Centuries ago Chinese emperors ruled by decree that certain teas, previously deigned unfit as tribute by tax collectors, were instead as precious than gold.
During the dynasties that followed these teas were elevated from ordinary beverage to a precious currency eagerly traded throughout Asia for essentials from horses to gems. They came to be known as tribute teas, the most celebrated of which is Da Hong Pao.
Each year at the beginning of the harvest print and television media worldwide identify the world’s most expensive teas. The tradition continues with a report last week by the BBC Travel on a vendor who charges $10,000 for a teapot ($120 per serving).
Wuyishan tea maker Xiao Hui told BBC Travel “It looks fit for a beggar, but it’s priced for an emperor and has the heart of the Buddha.”
The tea was picked from the ancient mother trees that survive on an outcropping in the Wuyi Mountains. The trees are protected by the government and were last plucked in 2005. In 2002 a small lot of 20 grams sold for $28,000. The price of this tea reached a high of $1,400 per gram, about 30 times the current price for a gram of gold.

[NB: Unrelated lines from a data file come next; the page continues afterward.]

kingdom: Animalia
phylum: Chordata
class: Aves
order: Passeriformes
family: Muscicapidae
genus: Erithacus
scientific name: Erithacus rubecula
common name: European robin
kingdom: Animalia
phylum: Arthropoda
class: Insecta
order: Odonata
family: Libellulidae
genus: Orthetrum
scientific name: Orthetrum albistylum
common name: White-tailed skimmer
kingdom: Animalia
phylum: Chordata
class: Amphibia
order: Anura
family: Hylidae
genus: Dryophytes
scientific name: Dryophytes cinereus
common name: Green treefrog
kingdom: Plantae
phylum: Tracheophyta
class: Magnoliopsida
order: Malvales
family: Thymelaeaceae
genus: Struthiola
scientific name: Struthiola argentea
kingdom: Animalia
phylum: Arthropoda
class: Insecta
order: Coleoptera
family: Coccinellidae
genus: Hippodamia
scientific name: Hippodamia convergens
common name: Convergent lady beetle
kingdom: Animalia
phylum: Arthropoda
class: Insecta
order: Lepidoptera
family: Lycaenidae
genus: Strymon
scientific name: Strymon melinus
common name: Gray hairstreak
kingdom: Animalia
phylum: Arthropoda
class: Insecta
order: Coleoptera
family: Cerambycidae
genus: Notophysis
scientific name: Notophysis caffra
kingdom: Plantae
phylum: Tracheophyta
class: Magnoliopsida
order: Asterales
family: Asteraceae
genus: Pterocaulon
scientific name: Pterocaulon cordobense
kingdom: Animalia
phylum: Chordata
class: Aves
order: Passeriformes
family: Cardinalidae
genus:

The small quantities that remain are periodically roasted to preserve the tea and enhance its flavor.
While this tea is no longer produced from the mother trees, cuttings have propagated the myth and insured its availability.
According to the BBC “The original Da Hong Pao is so expensive because there are hardly any of the original tea trees left,” explained local tea master Xiangning Wu. “And antique versions are very valuable, almost priceless.” In fact, it’s all so exclusive that specialist brokers navigate the rarefied world of China’s ultra-wealthy tea collectors, connecting those who need to sell with those who wish to buy.
Retailers in search of the most valuable Da Hong Pao are cautioned to contact experienced brokers as some of the tea that passes as original tribute tea is of lesser quality. A good quality Da Hong Pao can be purchased for $100 per kilo. The Royal China Club in London sells four servings for $600.
Wuyi in Fujian Province is perhaps the most famous of China’s tea lands, producing a remarkable variety of oolong, roasted oolong and specialty black teas. Many compare this bounty to rival teas from Yunnan province in price and quality. In the recent past West Lake Longjing harvested near Hangzhou in Zhejiang Province brought several thousand dollars at auction and Shifeng Longjing, a famous tea from Weng Jia Shan sold recently for about 3500 RMB (for 500 grams which is the equivalent of $540 for slightly more than a pound).
These teas are often purchased for gifting, a practice that inflated the price until the Chinese government instituted strict austerity measures and prohibited outlandish payments. At the time, military, civic and high ranking officials bought these teas with government funds. As domestic demand fell, manufacturers have sought overseas customers at greatly reduced prices.